■ **TO DO**:
Find and copy each line of the data that includes "space".

■ **DATASET EXTRACT**:
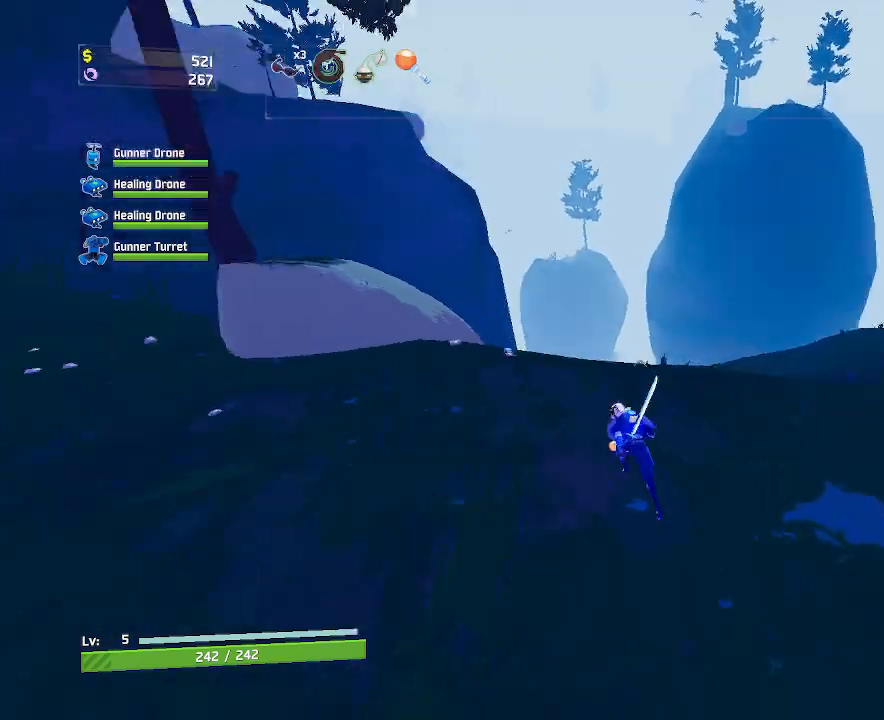
{"keys": ["a", "w"], "mouse": [], "events": [[267, "space", "down"], [500, "space", "up"]]}
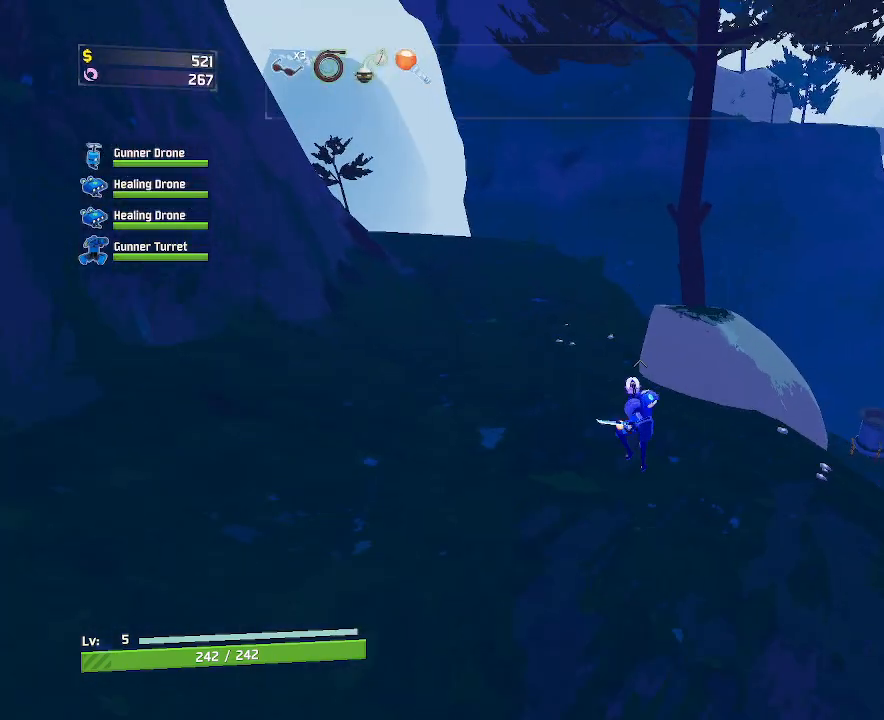
{"keys": ["a", "w"], "mouse": [], "events": [[83, "mouse_left", "down"], [217, "mouse_left", "up"]]}
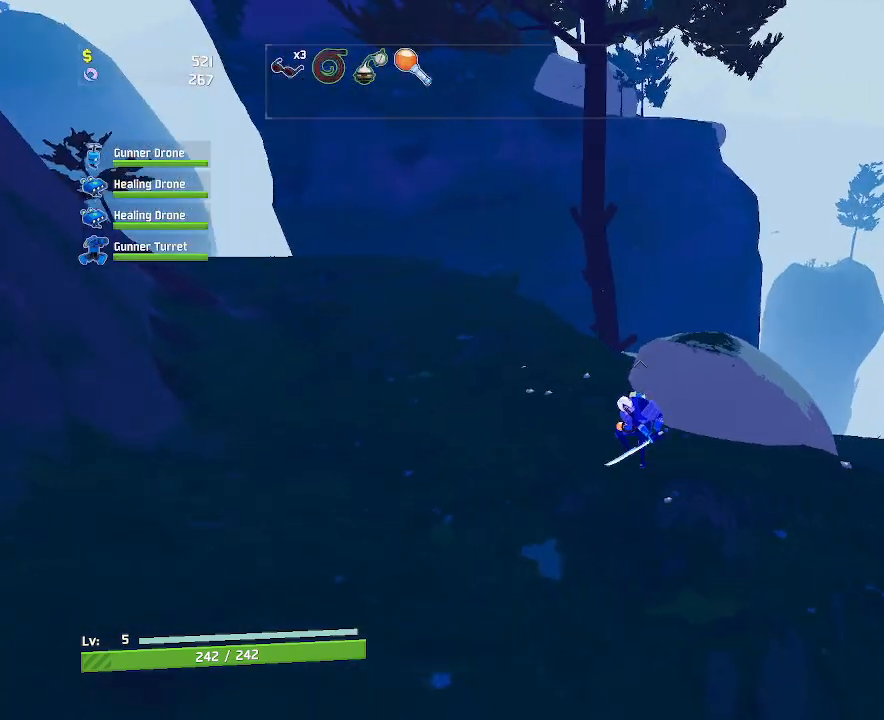
{"keys": ["a", "space", "w"], "mouse": [], "events": [[450, "space", "down"]]}
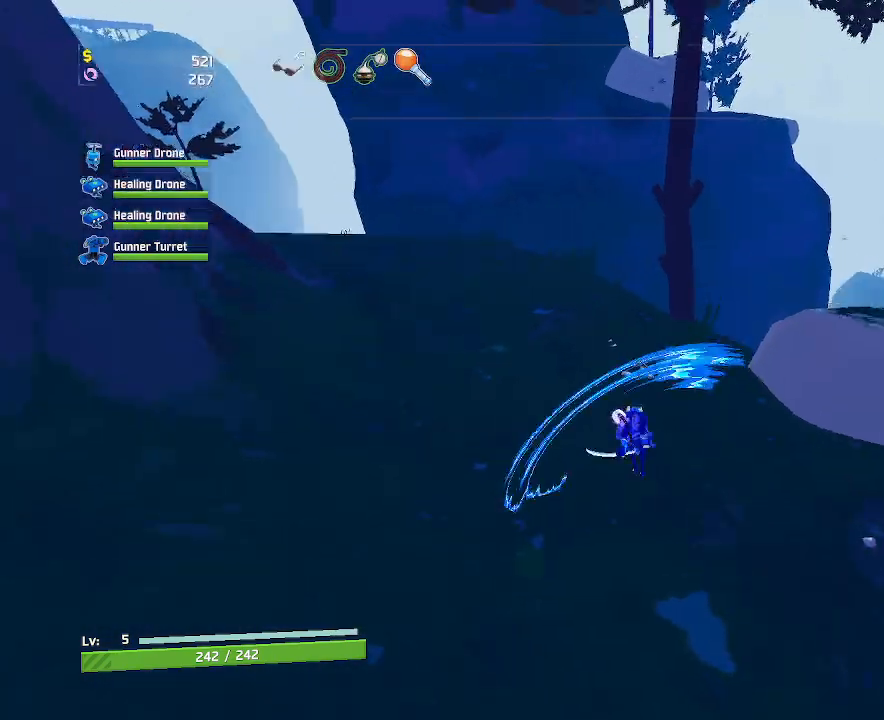
{"keys": ["w"], "mouse": ["left"], "events": [[117, "space", "up"], [467, "mouse_left", "down"], [500, "a", "up"]]}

■ **ANSWER SECTION**:
{"keys": ["a", "w"], "mouse": [], "events": [[267, "space", "down"], [500, "space", "up"]]}
{"keys": ["a", "space", "w"], "mouse": [], "events": [[450, "space", "down"]]}
{"keys": ["w"], "mouse": ["left"], "events": [[117, "space", "up"], [467, "mouse_left", "down"], [500, "a", "up"]]}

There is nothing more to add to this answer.